Since \(AB||DC\) & \(AC\) is the transversal.

\(∠BAC =∠DCA\)

*(Alternate angle ...1(yellow)).*Since \(AD||BC\) & \(AC\) is the transversal.

\(∠DAC =∠BCA\)

*(Alternate angle ...2(red)).*In \(△ABC\) & \(△ ADC\).

\(∠BAC =∠DCA\)

*(From alternate angle ...1).*\(∠DAC =∠BCA\)

*(From alternate angle ...2).*

\(AC=AC\)

*(common in both).*Thus, by the \(ASA\) criterion, the two triangles are congruent, which means that the corresponding sides must be equal.

*(ASA congruency). *

Hence, \(AB=CD\) & \(AD=BC\)

*(corresponding parts of congruent triangles).***Hence, it is proved**.

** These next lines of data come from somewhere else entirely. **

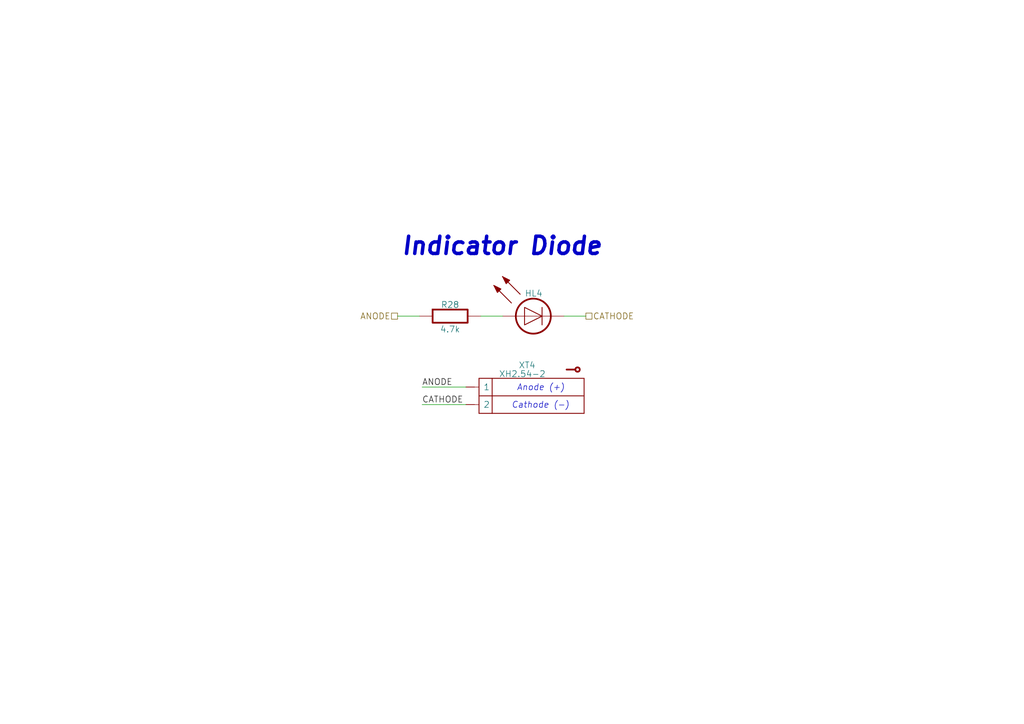
<source format=kicad_sch>
(kicad_sch (version 20211123) (generator eeschema)

  (uuid b9c08f06-3758-4d21-a29e-321c263578e6)

  (paper "A4")

  


  (wire (pts (xy 139.446 91.694) (xy 145.796 91.694))
    (stroke (width 0) (type default) (color 0 0 0 0))
    (uuid 2f09f8b3-75da-43aa-9dc5-48a61f3ae29d)
  )
  (wire (pts (xy 169.926 91.694) (xy 163.576 91.694))
    (stroke (width 0) (type default) (color 0 0 0 0))
    (uuid 6e296034-164e-4285-ac22-baa3c7e58498)
  )
  (wire (pts (xy 122.428 117.348) (xy 135.128 117.348))
    (stroke (width 0) (type default) (color 0 0 0 0))
    (uuid d57b6718-67d4-4dad-962a-0581023676c1)
  )
  (wire (pts (xy 121.666 91.694) (xy 115.316 91.694))
    (stroke (width 0) (type default) (color 0 0 0 0))
    (uuid e4107769-29de-401d-9a9f-f166b6026e41)
  )
  (wire (pts (xy 122.428 112.268) (xy 135.128 112.268))
    (stroke (width 0) (type default) (color 0 0 0 0))
    (uuid f9876cd8-5cc0-4a06-af66-833d5ffee6f9)
  )

  (text "Anode (+)" (at 149.86 113.538 0)
    (effects (font (size 1.778 1.778) italic) (justify left bottom))
    (uuid 002e6ed0-6016-404c-8f7a-25f961d7c795)
  )
  (text "Cathode (-)" (at 148.336 118.618 0)
    (effects (font (size 1.778 1.778) italic) (justify left bottom))
    (uuid 3c3d7708-e496-434b-8fa6-4815a84c06ef)
  )
  (text "Indicator Diode" (at 116.078 74.422 0)
    (effects (font (size 5.0038 5.0038) (thickness 1.0008) bold italic) (justify left bottom))
    (uuid bad67e31-ba3e-4394-a09c-52dcb641c7ca)
  )

  (label "ANODE" (at 122.428 112.268 0)
    (effects (font (size 1.778 1.778)) (justify left bottom))
    (uuid 97340b5d-0b40-4c3b-91a5-345c22d220f6)
  )
  (label "CATHODE" (at 122.428 117.348 0)
    (effects (font (size 1.778 1.778)) (justify left bottom))
    (uuid f6187d70-0506-41ad-8827-836cc51cead8)
  )

  (hierarchical_label "ANODE" (shape passive) (at 115.316 91.694 180)
    (effects (font (size 1.778 1.778)) (justify right))
    (uuid 401148a1-b511-4562-ba98-3501b0ec5621)
  )
  (hierarchical_label "CATHODE" (shape passive) (at 169.926 91.694 0)
    (effects (font (size 1.778 1.778)) (justify left))
    (uuid f050a8f9-cf0c-4afd-8fec-773365766b8b)
  )

  (symbol (lib_id "Connectors:XT_CONTACT_ARR2") (at 152.908 114.808 0) (unit 1)
    (in_bom yes) (on_board yes)
    (uuid 4b75eb2d-4569-4666-b69b-5e99b14c252f)
    (property "Reference" "XT4" (id 0) (at 150.368 105.918 0)
      (effects (font (size 1.778 1.778)) (justify left))
    )
    (property "Value" "XH2.54-2" (id 1) (at 144.653 108.458 0)
      (effects (font (size 1.778 1.778)) (justify left))
    )
    (property "Footprint" "Connector_JST:JST_XA_B02B-XASK-1_1x02_P2.50mm_Vertical" (id 2) (at 152.908 114.808 0)
      (effects (font (size 1.778 1.778)) hide)
    )
    (property "Datasheet" "" (id 3) (at 152.908 114.808 0)
      (effects (font (size 1.778 1.778)) hide)
    )
    (pin "1" (uuid b1e2020b-b823-4f4c-92df-3b225d516f81))
    (pin "2" (uuid 90fc5bae-9520-49fa-8a72-206a5e481a1f))
  )

  (symbol (lib_name "R_RES_15") (lib_id "Resistors:R_RES") (at 130.556 91.694 0) (unit 1)
    (in_bom yes) (on_board yes)
    (uuid d69dcaac-0fa4-4c4c-a00a-323848fc0eb9)
    (property "Reference" "R28" (id 0) (at 130.556 88.392 0)
      (effects (font (size 1.778 1.778)))
    )
    (property "Value" "4.7k" (id 1) (at 130.556 95.504 0)
      (effects (font (size 1.778 1.778)))
    )
    (property "Footprint" "Resistor_SMD:R_0603_1608Metric" (id 2) (at 130.556 91.694 0)
      (effects (font (size 1.778 1.778)) hide)
    )
    (property "Datasheet" "" (id 3) (at 130.556 91.694 0)
      (effects (font (size 1.778 1.778)) hide)
    )
    (property "Assembly" "" (id 4) (at 130.556 91.694 0)
      (effects (font (size 1.778 1.778)))
    )
    (pin "1" (uuid 13bc0445-d5b6-4e71-8abd-3b78656befd5))
    (pin "2" (uuid 3c605a25-75c1-4fa4-85bf-61ec3bab2659))
  )

  (symbol (lib_id "Diodes:HL_LED") (at 154.686 91.694 0) (unit 1)
    (in_bom yes) (on_board yes)
    (uuid dbe3e38e-92c8-412c-9d34-ddf1f2d51337)
    (property "Reference" "HL4" (id 0) (at 152.146 85.09 0)
      (effects (font (size 1.778 1.778)) (justify left))
    )
    (property "Value" "" (id 1) (at 151.892 98.806 0)
      (effects (font (size 1.778 1.778)) (justify left))
    )
    (property "Footprint" "LED_SMD:LED_0603_1608Metric" (id 2) (at 154.686 91.694 0)
      (effects (font (size 1.778 1.778)) hide)
    )
    (property "Datasheet" "" (id 3) (at 154.686 91.694 0)
      (effects (font (size 1.778 1.778)) hide)
    )
    (pin "1" (uuid 24644bab-3f21-4067-8646-9ca733895666))
    (pin "2" (uuid 57f5a4eb-1c28-445d-b312-e0073db1b75a))
  )
)

</source>
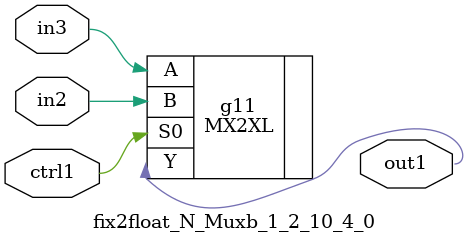
<source format=v>
`timescale 1ps / 1ps


module fix2float_N_Muxb_1_2_10_4_0(in3, in2, ctrl1, out1);
  input in3, in2, ctrl1;
  output out1;
  wire in3, in2, ctrl1;
  wire out1;
  MX2XL g11(.A (in3), .B (in2), .S0 (ctrl1), .Y (out1));
endmodule



</source>
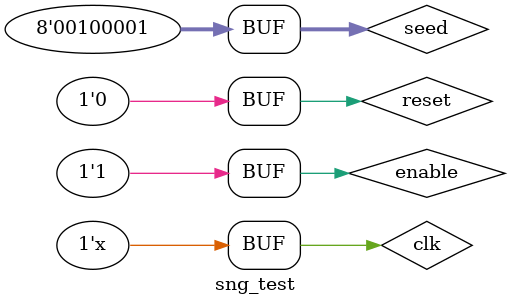
<source format=v>
`timescale 1ns / 1ps


module sng_test;
wire [7:0] data;
reg [7:0] seed;
reg enable;
reg reset;
reg clk;

//SNG(seed,data,enable,reset,clk);
SNG U1(.data(data),.seed(seed),.enable(enable),.reset(reset),.clk(clk));

initial 
    begin
        clk=0;reset=1;enable=0;seed=8'b0010_0001;
        #20;
        reset=0;
        enable=1;
     end
always #15 clk=~clk;
     
endmodule

</source>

**Theorem II**: A diagonal of a parallelogram divides it into two congruent triangles.

Given: A parallelogram \(ABCD\) with \(AC\) as its diagonal.

To prove: \(ΔABC ≅ ΔADC\).

Proof: We know that 'Opposite sides of a parallelogram is parallel'. So, \(AB||DC\) and \(AD||BC\).

Since \(AB||DC\) & \(AC\) is the transversal.

\(∠BAC =∠DCA\)

*(Alternate angle ...1(yellow)).*Since \(AD||DC\) & \(AC\) is the transversal.

\(∠DAC =∠BCA\)

*(Alternate angle ...2(red)).*In \(△ABC\) & \(△ ADC\).

\(∠BAC =∠DCA\)

*(From alternate angle ...1).*\(∠DAC =∠BCA\)

*(From alternate angle ...2).*From the above figure, we can write as follows:

\(∠BAC +∠BCA\) \(=\) \(∠DAC + ∠DCA\)…(1)

Apply angle sum property to the triangle \(ABC\).

\(∠B+∠BAC+∠BCA =180°\)…(2)

Now apply angle sum property to the triangle \(ACD\).

\(∠D+∠DAC+∠DCA=180°\)…(3)

Comparing (2) and (3) with (1) we have:

\(∠B = ∠D\).

From the theorem I, \(AB=CD\) & \(AD=BC\).

Thus, by the \(SAS\) criterion, the two triangles \(ABC\) and \(ADC\) are congruent, which means that the corresponding sides must be equal.

**Hence, it is proved.**